There are models like LTX2 that offer the ability to create both video and audio together but: it wasn’t a good choice. An obvious reason is that the timing and audio was already generated, but another is joint generation of video and audio is a bad UX for working with video on a nonlinear video editing timeline.

It’s difficult to get consistent audio (i.e. voices) between scenes, and a common artifact is that background music and even room tone is baked into the audio. Moreover, if you don’t suggest a video duration that is close to the length of the spoken dialog, you end up with strange generation artifacts.

The video generation for each shot was run through InfiniteTalk with an image of the first frame of the scene and the dialog. This proved surprising – the lip and mouth movement of the shark was very humanlike which was uncanny and unsettling. This is when I remembered – in the movie, the shark is actually Bruce, a fiberglass and wire confection of a model with a very rigid jaw. Once I adjusted the prompt to ask for a more rigid movement in the mouth, it read as more consistent.

I’d argue that consistency – picking up on deeply implied offscreen context and bringing it into the generation – is something that ML models may never catch up on. It’s another UX affordance that’s decoupled from model capabilities that takes a human being with taste and discretion to bridge.

Finishing the work

I wasn’t surprised the literal conversion of the storyboard into a video was far from complete. We’ll be touching on this in-depth soon, but the translation of an idea from script to storyboard to screen is not a straightforward process. While the core idea must remain, the actual timeline edit needs revising to read correctly for the medium and context..

In this case – direct translation of the storyboard to screen – led to a low quality result. There were issues with the production itself; in the generated clips the audio didn’t continue the background music or the noises of the sea and boats, which was jarring.

The edit itself didn’t follow many of the filmmaking tropes that are the bread and butter of storytelling in video. The shark suddenly shows up with no explanation of how it got there; the one-sided back and forth still needed to follow the 180 degree rule. Moreover the pacing was completely off – it was rushed, and shots lingered too long on the shark or the intrepid sailors.
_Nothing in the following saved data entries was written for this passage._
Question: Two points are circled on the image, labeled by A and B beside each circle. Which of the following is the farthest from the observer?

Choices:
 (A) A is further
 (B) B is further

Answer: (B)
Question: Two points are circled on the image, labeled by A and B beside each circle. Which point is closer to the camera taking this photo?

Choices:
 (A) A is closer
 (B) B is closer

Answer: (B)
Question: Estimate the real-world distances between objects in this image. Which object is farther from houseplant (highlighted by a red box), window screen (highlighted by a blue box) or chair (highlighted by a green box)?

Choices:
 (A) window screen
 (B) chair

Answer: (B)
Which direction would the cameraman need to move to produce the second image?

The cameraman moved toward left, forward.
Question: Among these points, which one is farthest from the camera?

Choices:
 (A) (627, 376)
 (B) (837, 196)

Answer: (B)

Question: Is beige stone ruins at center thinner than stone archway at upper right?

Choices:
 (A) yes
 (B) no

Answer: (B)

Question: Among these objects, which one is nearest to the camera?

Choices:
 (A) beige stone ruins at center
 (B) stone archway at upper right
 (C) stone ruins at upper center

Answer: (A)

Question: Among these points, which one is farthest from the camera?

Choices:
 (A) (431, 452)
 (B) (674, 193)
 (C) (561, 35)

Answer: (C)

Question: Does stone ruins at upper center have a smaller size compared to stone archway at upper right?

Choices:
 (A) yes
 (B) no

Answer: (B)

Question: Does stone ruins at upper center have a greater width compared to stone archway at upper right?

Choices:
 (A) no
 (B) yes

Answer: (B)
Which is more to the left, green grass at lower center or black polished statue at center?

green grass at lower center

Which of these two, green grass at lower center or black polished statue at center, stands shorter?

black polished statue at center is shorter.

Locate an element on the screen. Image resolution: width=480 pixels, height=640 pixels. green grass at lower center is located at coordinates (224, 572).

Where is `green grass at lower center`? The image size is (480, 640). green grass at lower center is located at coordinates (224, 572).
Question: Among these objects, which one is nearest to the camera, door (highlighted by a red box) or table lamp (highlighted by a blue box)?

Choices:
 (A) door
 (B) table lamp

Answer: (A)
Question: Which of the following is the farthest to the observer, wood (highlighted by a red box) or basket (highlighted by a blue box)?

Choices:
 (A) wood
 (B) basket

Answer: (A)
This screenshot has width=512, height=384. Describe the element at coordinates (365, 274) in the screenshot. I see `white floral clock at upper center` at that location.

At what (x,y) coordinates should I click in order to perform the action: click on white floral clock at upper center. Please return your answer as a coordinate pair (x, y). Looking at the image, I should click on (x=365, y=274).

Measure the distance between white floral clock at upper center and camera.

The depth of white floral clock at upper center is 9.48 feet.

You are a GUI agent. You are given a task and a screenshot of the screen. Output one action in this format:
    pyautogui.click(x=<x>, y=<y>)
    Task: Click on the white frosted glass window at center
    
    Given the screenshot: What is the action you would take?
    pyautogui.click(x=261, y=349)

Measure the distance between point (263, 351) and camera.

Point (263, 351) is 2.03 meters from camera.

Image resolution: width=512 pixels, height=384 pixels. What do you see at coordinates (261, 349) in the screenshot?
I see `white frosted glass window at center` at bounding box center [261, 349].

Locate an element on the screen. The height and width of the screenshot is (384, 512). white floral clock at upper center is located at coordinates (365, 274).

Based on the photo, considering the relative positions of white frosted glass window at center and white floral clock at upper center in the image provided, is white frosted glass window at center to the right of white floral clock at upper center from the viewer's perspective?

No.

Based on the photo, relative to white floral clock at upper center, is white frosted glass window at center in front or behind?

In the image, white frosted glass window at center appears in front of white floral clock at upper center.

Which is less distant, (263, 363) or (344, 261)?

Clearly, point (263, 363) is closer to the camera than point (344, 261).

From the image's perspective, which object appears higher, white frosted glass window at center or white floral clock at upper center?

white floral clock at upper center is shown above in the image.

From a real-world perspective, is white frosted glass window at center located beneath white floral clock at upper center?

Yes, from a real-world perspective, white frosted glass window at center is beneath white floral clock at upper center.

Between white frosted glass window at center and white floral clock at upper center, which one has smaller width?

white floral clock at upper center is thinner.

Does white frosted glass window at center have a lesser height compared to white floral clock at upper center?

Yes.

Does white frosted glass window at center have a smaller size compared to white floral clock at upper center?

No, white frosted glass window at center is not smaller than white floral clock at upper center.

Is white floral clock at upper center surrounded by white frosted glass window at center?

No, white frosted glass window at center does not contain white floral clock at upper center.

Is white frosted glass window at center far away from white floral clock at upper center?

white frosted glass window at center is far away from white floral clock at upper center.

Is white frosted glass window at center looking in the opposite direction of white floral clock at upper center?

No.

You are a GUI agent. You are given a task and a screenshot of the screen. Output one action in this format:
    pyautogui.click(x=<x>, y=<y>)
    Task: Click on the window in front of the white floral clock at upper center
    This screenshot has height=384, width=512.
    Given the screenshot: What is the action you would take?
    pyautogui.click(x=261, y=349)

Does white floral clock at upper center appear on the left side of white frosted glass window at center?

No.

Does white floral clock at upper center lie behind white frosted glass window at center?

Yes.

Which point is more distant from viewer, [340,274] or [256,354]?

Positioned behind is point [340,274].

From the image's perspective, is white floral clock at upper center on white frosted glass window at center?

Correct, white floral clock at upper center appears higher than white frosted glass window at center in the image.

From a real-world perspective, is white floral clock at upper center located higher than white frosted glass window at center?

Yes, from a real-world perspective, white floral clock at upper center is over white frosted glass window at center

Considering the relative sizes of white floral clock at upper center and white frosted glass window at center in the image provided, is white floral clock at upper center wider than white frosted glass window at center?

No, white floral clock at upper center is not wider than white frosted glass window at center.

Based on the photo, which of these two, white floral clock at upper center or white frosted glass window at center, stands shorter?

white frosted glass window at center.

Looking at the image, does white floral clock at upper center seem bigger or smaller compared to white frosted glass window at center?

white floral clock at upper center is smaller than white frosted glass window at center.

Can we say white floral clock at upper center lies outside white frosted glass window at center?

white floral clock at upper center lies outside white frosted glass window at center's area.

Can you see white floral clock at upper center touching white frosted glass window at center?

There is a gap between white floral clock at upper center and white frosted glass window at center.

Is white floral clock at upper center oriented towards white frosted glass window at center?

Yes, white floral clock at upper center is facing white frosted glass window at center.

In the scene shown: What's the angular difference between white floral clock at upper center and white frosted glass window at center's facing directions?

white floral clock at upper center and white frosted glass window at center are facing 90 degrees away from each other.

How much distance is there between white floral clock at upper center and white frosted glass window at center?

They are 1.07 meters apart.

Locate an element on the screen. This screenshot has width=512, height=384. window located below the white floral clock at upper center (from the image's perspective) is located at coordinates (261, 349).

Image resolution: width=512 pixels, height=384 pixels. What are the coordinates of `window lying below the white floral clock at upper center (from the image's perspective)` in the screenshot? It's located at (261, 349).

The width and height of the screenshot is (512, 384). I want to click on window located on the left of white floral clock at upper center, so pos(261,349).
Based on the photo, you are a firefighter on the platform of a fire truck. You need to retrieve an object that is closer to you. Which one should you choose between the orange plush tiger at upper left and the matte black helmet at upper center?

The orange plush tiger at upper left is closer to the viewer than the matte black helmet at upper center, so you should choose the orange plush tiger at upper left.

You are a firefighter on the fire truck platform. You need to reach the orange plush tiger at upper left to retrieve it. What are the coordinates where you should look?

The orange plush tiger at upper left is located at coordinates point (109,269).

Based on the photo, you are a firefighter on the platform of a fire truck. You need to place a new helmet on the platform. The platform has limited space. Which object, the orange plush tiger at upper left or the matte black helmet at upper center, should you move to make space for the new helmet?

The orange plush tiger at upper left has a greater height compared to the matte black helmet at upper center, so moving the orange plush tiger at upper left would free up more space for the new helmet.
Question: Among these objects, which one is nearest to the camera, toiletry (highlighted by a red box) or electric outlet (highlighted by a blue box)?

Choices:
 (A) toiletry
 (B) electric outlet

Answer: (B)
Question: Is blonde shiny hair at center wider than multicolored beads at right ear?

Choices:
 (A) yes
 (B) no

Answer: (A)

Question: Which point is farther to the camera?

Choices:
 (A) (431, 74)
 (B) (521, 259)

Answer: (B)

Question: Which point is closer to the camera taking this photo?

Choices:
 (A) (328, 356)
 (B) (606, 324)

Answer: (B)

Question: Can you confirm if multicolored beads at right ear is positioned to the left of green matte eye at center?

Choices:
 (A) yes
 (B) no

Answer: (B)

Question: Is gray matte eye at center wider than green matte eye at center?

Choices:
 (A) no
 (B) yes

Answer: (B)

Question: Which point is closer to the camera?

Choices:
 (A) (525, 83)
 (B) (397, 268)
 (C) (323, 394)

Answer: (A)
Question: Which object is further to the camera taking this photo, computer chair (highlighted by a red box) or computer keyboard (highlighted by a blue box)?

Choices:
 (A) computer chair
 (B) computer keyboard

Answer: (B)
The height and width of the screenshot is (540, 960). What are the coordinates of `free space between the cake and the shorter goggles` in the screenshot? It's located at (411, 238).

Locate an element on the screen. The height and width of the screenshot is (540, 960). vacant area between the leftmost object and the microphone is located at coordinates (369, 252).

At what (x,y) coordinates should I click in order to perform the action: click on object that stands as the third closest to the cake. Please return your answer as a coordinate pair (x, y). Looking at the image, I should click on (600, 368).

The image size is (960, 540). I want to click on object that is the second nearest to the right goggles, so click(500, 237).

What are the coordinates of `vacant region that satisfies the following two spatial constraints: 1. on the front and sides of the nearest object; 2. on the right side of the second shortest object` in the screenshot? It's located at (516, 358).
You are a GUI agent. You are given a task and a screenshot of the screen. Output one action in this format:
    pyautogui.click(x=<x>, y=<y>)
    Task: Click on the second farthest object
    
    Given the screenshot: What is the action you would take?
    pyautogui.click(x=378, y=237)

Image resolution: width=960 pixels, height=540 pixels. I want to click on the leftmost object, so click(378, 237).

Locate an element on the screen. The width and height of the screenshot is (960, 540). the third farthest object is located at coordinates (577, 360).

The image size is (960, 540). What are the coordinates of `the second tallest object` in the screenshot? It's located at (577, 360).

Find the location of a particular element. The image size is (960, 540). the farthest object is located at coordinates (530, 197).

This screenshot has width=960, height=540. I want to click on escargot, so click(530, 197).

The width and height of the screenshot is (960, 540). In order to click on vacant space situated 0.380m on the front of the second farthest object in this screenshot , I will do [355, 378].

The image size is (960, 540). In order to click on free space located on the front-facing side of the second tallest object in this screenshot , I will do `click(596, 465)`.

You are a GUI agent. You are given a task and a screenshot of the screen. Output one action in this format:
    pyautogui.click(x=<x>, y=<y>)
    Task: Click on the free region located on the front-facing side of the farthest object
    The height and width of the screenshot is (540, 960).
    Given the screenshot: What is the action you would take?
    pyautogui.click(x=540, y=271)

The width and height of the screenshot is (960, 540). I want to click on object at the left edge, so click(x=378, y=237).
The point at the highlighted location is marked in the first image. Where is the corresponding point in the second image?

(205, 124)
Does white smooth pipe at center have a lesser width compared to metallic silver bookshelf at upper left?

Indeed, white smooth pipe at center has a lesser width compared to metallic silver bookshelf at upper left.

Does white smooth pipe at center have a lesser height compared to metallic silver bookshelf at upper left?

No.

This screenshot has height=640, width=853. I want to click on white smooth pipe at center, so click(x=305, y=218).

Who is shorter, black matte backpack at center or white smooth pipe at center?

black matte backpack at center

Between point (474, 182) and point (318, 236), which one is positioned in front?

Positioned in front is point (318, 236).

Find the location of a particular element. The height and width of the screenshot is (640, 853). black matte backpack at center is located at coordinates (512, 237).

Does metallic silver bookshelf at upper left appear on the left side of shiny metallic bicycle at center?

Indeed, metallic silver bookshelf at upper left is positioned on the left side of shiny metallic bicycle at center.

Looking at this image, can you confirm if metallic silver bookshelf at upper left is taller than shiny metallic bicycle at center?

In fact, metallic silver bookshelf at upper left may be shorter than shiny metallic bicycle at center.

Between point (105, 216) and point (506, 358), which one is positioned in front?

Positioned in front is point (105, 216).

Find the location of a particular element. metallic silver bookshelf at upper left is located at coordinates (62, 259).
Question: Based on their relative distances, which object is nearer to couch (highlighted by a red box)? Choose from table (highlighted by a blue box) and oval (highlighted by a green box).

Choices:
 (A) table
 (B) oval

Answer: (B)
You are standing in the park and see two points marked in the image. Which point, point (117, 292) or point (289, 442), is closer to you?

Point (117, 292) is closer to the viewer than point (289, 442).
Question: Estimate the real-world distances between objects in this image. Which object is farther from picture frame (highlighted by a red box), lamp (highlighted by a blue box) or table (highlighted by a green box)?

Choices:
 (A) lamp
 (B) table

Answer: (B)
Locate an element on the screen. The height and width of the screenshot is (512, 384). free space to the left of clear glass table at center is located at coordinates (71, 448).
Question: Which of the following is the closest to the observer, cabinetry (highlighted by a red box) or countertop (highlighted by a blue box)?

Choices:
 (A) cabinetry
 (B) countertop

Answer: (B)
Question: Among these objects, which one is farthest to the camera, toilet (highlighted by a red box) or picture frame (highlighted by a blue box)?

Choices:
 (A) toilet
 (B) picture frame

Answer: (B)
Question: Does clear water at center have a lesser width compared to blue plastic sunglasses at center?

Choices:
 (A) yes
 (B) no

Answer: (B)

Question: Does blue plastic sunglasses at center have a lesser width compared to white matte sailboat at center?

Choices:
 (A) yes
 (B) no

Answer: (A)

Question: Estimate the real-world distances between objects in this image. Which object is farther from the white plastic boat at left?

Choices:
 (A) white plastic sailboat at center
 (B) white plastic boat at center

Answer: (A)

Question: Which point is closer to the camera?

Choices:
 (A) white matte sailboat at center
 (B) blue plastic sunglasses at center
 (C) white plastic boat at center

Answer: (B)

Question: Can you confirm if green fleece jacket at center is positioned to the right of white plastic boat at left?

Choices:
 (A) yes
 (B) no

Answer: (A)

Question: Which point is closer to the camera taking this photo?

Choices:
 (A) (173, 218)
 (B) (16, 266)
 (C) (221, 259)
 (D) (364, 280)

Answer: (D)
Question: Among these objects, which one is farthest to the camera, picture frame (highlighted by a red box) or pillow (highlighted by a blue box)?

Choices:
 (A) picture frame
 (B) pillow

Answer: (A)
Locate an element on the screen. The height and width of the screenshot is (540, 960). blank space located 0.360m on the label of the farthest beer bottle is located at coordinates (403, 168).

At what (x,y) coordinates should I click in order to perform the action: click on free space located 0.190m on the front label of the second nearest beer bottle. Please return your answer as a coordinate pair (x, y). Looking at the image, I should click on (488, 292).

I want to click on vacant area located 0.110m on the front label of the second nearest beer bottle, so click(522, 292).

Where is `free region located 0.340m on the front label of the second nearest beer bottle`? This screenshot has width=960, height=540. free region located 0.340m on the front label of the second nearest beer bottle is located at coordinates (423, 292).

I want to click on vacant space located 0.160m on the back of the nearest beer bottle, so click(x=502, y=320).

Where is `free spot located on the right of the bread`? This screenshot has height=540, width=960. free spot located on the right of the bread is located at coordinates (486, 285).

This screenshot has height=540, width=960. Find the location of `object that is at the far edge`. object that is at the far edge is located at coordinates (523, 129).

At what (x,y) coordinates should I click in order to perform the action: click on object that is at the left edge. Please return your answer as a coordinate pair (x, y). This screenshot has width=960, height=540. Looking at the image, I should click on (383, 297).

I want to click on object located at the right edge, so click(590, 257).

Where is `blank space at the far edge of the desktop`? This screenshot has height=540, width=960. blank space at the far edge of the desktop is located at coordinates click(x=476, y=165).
I had a go at fixing this, mostly in the edit itself. It also just felt right that if the shark was talking, he had to be on-screen, so I generated extra footage of him talking for the last panel. The end result is still rushed and not completely final, but it’s enough to once again demonstrate that taste (of which I have trace amounts) and discretion (of which I have enough) is needed to complete a creative task.

Closing thoughts

Human-in-the loop authoring for video isn’t going anywhere due to fundamental flaws in how generative AI works. The inability to work incrementally, infer hidden context or understand emphasis will leave it with utility tool status instead of a one-and-done for a while longer at least.

The idea of ‘one shot’ completion of creative tasks using generative AI has been consistently difficult to achieve in a general way. It looks like model capability improvements will continue apace, but significant UX friction and the ‘slot machine’ nature of generation means it will continue to be a challenge to use as part of intentional filmmaking.

I’d be welcome to hear your thoughts on this.